Exercises to complete =
a - According to the article on the breast-milk HDFN case, at what age did the infant undergo a double-volume exchange transfusion?
b - Return the HDFN article's wording from "Breast milk warrants" to "and Apheresis Science.", copied verbatim.
c - Write the next part of the article on HDFN caused by antibodies in breast milk, picking up after its final sentence.

Text shown =

Segment Open

Report: Infant develops HDFN due to antibodies in breast milk

A recent case report describes a woman with anti-c antibodies in her breast milk that caused her infant to develop HDFN.

Breast milk warrants consideration as a possible source of immune-associated hemolytic disease of the fetus and newborn (HDFN), according to findings from a case report describing a patient in Chandigarh, India, that was published in Transfusion and Apheresis Science.

The case report describes a 29-year-old female who delivered a male child who weighed 2200 grams at 37 weeks’, one day gestational age. The infant that presented with persistent neonatal anemia and necessitated frequent transfusions.

The cause of HDFN was originally linked to the presence of Rhesus (Rh) D antibodies in the mother’s blood. In fact, both immune and nonimmune causes of HDFN have been recognized today. The immune causes of HDFN are primarily due to antibodies against red blood cell (RBC) antigens, including ABO and Rh antigens. Minor blood group incompatibility also can be associated with hemolysis among infants.

Read more about testing and diagnosis of HDFN

Regarding antibodies against RBC antigens, ABO antibodies are the most frequent cause of HDFN. When the disorder is caused by ABO antibodies, symptoms are typically mild and do not require any treatment in the infant. In contrast, HDFN associated with the anti-D antibody is severe, although the use of Rh immune globulin immunoprophylaxis has led to a significant reduction in the incidence of anti-D–mediated HDFN.

Other alloantibodies can potentially cause HDFN as well, which can vary in levels of severity. The current case presentation depicts a situation in which a specific alloantibody was shown to be the cause of persistent anemia via the mother’s breast milk.

The baby was born by lower segment cesarean section at an outside hospital facility. Although the antenatal period was considered uneventful, while the baby was still hospitalized, he underwent a double-volume exchange transfusion (ET) at 12 hours of life because of hyperbilirubinemia and direct antiglobulin positivity.

Segment Closed

Raw data =

Segment Open

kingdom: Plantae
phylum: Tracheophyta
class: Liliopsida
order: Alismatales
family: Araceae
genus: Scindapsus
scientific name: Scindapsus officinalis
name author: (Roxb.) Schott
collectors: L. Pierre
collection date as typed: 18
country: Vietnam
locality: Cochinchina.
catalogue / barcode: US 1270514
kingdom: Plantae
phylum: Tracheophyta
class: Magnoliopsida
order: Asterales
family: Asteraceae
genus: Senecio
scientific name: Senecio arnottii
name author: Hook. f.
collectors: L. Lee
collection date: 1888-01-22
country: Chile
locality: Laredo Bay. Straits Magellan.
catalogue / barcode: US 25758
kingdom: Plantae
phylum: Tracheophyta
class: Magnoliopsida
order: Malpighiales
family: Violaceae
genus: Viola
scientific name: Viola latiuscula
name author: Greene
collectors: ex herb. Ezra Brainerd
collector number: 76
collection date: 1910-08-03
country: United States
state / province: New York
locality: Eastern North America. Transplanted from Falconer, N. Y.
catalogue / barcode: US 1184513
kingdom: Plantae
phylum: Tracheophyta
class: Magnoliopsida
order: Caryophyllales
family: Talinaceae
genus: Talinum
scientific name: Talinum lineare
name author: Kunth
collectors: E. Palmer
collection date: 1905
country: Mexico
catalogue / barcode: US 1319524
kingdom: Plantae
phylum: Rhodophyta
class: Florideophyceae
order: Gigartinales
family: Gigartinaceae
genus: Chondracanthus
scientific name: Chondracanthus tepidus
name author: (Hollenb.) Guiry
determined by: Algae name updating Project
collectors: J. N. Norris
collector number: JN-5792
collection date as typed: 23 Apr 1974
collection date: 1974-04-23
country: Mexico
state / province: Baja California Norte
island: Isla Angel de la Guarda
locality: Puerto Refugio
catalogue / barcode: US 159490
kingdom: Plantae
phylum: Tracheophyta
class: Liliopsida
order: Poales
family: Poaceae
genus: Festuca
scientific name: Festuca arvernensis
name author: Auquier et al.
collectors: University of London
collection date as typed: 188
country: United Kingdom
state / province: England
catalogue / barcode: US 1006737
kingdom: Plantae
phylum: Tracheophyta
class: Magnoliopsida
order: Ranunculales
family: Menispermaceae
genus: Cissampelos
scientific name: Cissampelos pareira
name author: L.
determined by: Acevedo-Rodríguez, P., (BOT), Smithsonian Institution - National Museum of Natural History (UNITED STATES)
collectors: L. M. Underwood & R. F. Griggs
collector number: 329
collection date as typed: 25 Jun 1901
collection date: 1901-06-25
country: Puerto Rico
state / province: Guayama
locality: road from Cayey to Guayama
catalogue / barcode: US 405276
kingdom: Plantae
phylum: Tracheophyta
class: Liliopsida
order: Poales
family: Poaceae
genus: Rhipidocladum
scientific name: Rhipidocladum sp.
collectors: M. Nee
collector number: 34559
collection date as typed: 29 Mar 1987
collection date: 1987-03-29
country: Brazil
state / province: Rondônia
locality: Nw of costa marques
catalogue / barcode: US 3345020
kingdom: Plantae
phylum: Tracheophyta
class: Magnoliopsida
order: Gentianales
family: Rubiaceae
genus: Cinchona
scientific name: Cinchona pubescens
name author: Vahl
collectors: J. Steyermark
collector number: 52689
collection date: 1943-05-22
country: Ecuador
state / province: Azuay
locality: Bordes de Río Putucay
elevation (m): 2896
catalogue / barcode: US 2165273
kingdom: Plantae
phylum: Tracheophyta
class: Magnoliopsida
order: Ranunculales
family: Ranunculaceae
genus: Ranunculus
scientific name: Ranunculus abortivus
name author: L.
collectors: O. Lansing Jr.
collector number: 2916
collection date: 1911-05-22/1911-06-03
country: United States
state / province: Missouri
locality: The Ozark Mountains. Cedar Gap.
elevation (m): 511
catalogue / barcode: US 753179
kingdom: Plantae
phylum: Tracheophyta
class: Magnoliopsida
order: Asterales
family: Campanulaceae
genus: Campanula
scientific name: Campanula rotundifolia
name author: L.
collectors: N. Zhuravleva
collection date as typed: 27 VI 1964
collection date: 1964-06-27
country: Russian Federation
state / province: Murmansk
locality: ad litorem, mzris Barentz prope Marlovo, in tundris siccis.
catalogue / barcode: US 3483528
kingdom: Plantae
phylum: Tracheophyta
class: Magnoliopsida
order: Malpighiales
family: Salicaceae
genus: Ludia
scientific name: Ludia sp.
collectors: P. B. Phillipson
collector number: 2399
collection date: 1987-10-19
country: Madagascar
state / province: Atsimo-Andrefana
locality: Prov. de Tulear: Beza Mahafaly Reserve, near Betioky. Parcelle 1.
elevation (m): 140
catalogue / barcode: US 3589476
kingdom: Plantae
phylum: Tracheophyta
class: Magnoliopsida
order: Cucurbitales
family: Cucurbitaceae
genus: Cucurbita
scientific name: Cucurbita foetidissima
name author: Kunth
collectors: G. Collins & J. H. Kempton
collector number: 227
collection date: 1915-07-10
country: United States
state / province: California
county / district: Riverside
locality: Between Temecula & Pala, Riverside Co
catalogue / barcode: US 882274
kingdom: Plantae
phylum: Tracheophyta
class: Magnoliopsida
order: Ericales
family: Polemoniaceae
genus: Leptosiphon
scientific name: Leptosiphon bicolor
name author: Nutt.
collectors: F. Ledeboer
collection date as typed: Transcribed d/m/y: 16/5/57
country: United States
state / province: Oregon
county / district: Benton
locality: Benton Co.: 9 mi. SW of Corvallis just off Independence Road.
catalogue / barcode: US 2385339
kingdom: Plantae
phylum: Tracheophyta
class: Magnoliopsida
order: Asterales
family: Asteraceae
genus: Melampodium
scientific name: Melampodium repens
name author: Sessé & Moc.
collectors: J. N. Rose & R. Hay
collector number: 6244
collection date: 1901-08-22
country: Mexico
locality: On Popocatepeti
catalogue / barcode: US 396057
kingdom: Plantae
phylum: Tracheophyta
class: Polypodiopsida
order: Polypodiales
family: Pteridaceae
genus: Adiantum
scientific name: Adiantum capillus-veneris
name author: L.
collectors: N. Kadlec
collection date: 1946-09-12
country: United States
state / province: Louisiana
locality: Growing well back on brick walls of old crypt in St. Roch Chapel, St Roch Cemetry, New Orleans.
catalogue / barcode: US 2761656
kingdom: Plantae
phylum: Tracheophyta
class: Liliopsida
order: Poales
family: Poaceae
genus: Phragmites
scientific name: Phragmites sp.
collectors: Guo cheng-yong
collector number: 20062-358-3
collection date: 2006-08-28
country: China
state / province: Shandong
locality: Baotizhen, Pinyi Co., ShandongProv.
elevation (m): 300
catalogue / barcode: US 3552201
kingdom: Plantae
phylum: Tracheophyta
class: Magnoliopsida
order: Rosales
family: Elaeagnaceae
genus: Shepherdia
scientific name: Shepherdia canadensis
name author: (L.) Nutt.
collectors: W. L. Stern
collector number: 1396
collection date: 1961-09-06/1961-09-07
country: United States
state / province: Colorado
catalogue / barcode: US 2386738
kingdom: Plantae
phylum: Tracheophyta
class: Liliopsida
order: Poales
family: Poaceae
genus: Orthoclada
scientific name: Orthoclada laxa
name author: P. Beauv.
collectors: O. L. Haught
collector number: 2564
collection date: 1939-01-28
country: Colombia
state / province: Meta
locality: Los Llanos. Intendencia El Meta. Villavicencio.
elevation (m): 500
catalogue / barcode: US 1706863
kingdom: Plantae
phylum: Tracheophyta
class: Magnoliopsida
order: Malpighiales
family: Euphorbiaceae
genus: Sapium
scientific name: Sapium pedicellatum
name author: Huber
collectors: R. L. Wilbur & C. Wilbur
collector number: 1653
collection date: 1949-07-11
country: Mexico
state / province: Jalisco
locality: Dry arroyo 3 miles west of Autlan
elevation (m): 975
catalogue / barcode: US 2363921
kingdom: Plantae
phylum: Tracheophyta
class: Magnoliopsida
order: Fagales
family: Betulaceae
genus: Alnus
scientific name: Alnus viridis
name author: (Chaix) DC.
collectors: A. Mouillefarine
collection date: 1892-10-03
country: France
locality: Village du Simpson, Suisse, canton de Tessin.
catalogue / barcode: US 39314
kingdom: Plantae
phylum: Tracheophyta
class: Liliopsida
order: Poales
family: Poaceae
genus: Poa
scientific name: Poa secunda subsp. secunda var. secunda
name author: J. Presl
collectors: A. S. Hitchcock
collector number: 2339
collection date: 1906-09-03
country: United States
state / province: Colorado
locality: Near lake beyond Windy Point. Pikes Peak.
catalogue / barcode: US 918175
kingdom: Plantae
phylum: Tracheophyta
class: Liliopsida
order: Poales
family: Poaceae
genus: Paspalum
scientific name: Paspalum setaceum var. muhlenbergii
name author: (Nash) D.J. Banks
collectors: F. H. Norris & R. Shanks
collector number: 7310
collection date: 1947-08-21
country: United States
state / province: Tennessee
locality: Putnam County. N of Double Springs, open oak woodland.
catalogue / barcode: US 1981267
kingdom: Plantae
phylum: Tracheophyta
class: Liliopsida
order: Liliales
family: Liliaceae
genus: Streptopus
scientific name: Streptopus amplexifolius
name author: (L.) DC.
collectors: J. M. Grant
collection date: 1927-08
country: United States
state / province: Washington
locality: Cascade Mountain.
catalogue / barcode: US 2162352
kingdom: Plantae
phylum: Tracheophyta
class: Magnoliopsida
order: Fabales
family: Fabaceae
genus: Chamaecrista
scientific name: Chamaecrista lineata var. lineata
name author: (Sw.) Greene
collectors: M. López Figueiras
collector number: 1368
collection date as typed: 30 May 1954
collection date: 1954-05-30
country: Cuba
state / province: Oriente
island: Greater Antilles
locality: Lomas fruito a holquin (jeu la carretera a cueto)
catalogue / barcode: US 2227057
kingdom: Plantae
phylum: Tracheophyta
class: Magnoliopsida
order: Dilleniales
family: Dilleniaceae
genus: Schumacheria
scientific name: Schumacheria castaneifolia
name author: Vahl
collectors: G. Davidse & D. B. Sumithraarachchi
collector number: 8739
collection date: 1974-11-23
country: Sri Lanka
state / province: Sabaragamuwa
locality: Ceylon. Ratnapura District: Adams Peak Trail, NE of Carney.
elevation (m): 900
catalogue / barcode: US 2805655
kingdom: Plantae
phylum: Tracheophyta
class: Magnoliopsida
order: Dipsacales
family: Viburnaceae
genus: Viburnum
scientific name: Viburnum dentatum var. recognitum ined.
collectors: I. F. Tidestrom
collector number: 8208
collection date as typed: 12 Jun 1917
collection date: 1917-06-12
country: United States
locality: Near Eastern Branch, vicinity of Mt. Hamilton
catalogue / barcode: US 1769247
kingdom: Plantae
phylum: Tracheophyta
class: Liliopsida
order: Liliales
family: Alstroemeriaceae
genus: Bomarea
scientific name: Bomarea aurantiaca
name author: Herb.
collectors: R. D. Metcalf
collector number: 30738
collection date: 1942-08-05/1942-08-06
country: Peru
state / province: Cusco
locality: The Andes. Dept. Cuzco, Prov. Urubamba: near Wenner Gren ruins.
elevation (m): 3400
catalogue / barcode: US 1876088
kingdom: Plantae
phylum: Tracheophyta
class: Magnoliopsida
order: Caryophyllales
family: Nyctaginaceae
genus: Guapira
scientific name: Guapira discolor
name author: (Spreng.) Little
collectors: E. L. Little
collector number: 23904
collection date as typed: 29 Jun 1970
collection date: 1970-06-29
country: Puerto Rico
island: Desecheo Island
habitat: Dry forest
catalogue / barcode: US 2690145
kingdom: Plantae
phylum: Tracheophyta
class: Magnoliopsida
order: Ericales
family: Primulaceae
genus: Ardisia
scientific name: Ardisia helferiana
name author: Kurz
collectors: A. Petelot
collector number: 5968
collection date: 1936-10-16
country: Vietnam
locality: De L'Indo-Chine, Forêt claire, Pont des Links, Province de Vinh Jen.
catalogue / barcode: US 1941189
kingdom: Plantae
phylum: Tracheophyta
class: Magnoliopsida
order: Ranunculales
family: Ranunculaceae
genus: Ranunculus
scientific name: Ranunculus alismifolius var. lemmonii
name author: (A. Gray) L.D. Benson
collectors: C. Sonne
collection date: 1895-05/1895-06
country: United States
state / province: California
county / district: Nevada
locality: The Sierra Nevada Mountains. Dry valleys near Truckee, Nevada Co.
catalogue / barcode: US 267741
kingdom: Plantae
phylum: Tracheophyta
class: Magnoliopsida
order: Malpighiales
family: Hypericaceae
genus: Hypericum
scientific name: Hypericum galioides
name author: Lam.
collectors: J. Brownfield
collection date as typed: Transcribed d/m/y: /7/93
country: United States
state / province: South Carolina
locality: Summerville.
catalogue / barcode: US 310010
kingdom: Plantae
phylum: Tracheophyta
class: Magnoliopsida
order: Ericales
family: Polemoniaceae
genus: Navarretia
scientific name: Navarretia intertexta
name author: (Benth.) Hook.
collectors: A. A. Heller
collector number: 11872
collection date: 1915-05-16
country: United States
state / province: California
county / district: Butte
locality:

Segment Closed

Answers to the problems =
a - At 12 hours of life.

b -
Breast milk warrants consideration as a possible source of immune-associated hemolytic disease of the fetus and newborn (HDFN), according to findings from a case report describing a patient in Chandigarh, India, that was published in Transfusion and Apheresis Science.

c -
Although the baby’s bilirubin concentrations decreased to normal limits on day seven of life, his anemia persisted. Thus, he needed to receive three top-up transfusions at several intervals over a three-week period.

The baby was unable to undergo a complete immunohematologic workup because the hospital lacked the appropriate facilities. Further, in spite of the receipt of top-up transfusions, yellowish discoloration of his skin and lethargy continued to be noted.

Ultimately, at four weeks of age, the infant was referred to the area’s tertiary care center for assessment of his hyperbilirubinemia and anemia. After undergoing laboratory testing, including antibody identification and titration, the presence of anti-c was detected in maternal and neonatal plasma, which supported his prior history of jaundice with hyperbilirubinemia that had necessitated the utilization of phototherapy and ET.

Eventually, the underlying cause of the persistent neonatal anemia was determined to be the passive acquisition of hemolytic alloantibodies—that is, anti-c—via the mother’s breast milk. Once the mother withheld her breast milk, the hemoglobin level of the infant began to improve gradually. Following two weeks of withholding her breast milk, the mother resumed breastfeeding at seven weeks of life, “as breast milk is the most nutritious diet for the neonate.”

The child remained stable and did not require any additional intervention. He is now healthy, receiving solid foods and attaining age-appropriate developmental milestones.

“[The] importance of antenatal screening for [RBC] antibodies is gradually being recognized and adopted in developing countries to minimize the burden of HDFN,” the authors explained. “Breast milk should be considered as a potential source of hemoly[z]ing alloantibodies in newborns and may require evaluation in mothers with alloantibodies in [their] serum,” they concluded.